Cuatro de ellas ingresaron en prisión por delitos de robo comprobado. Otra murió en los calabozos de la comisaría n.o 2, según el forense, debido a una tuberculosis. Nadie se quiso inculpar de ninguna de las dos muertes.

Una semana después del hallazgo del cadáver de la niña de trece años en los alrededores de El Obelisco, fue hallado el cuerpo sin vida de una muchacha de aproximadamente dieciséis años a un lado de la carretera a Cananea. La muerta medía casi un metro sesenta y tenía el pelo negro y largo y era de complexión delgada. Sólo tenía un herida de arma blanca, en el abdomen, profunda, que literalmente le había aravesado el cuerpo.

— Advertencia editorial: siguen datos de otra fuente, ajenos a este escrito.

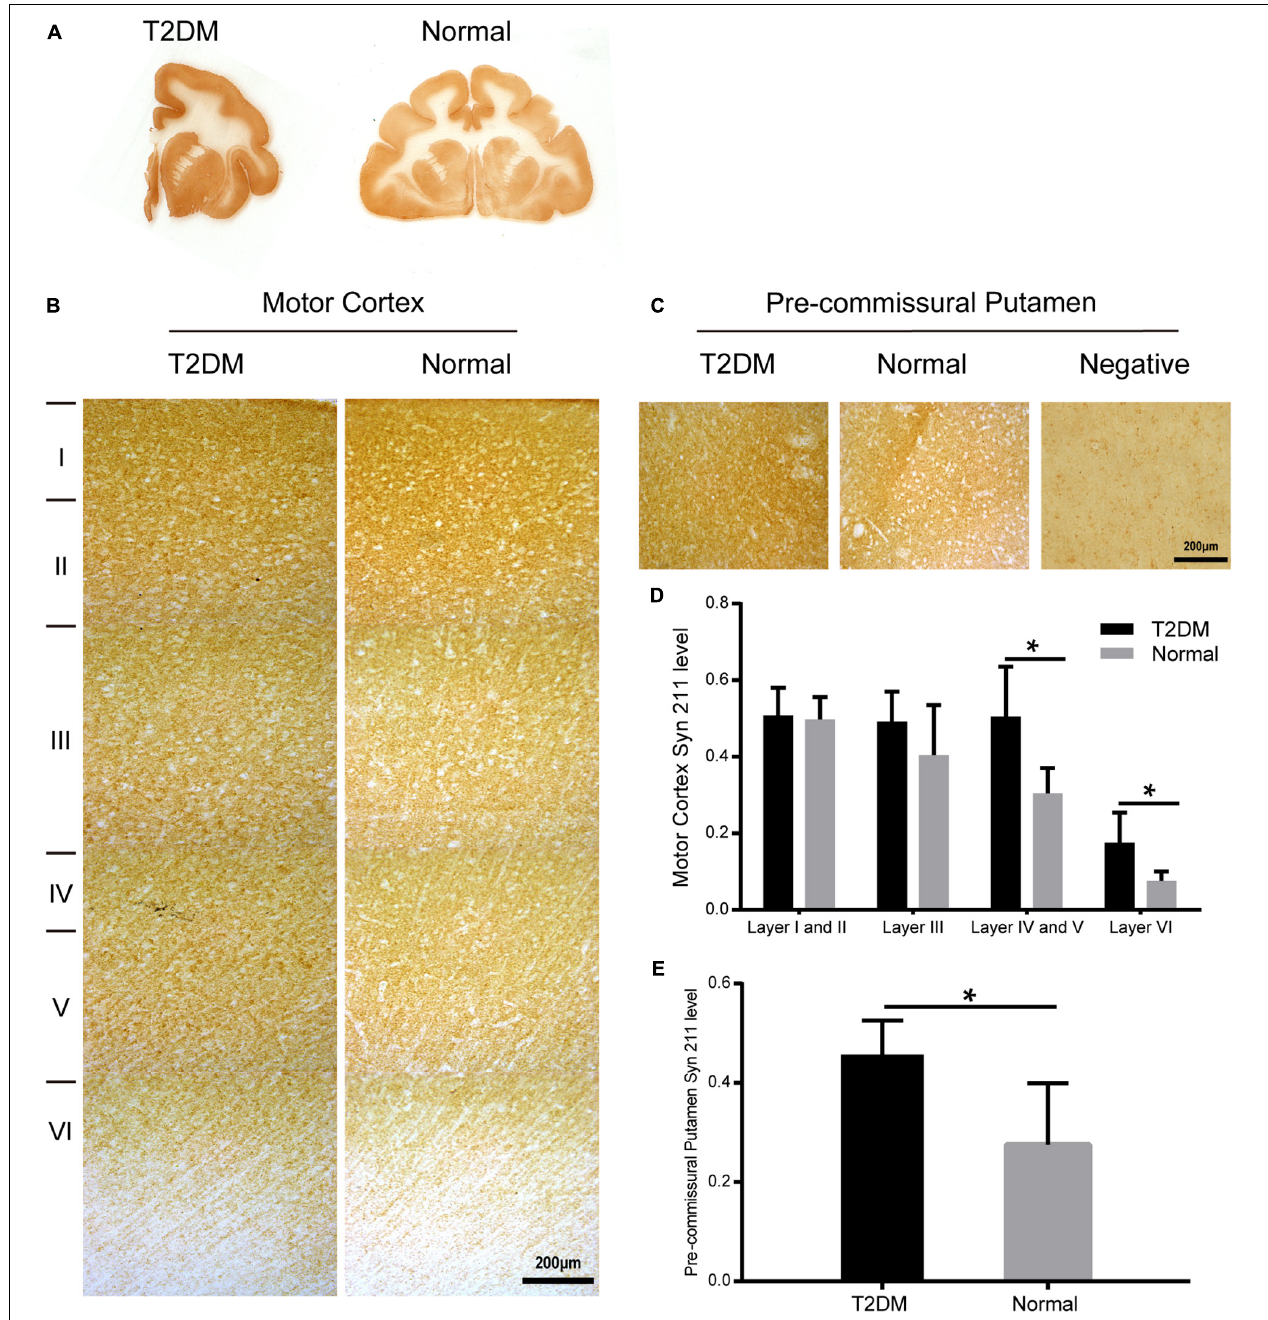
FIGURE 6 | α -Synuclein in the motor cortex and the pre-commissural putamen of diabetic and normal monkeys. Immunohistochemistry for α -synuclein (Syn 211) in the motor cortex marked with estimated cortical layers (B) and in the pre-commissural putamen (C) of a T2DM monkey (left) and an age-matched normal monkeys (right). Macro-scanned images of α -synuclein stained brain sections (A) . A negative control image without the primary antibody incubation was also shown (right, in C ). High power images were also shown in Supplementary Figure S2 . Scale bars = 200 µ m in (B,C) . Quantitative analysis of immunohistochemical intensity of α -synuclein in the motor cortex (D) and in the pre-commissural putamen (E) : Data is represented with the mean ± SE ( n = 5 ∼ 7), * p <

Pero la muerte, según dictamen del forense, se produjo por estrangulamiento y rotura del hueso hioides. Desde el sitio donde se encontró el cadáver se podía ver una sucesión de lomas bajas y casas desperdigadas de color amarillo o blanco, de techos bajos, y algún que otro galpón industrial en donde las maquiladoras guardaban sus componentes de reserva, y caminos que salían de la carretera y que se deshacían como sueños, sin motivo ni causa. La víctima, según la policía, probablemente era una autoestopista que se dirigía a Santa Teresa y a la que habían violado. Vanos fueron todos los intentos de identificarla y el caso se cerró.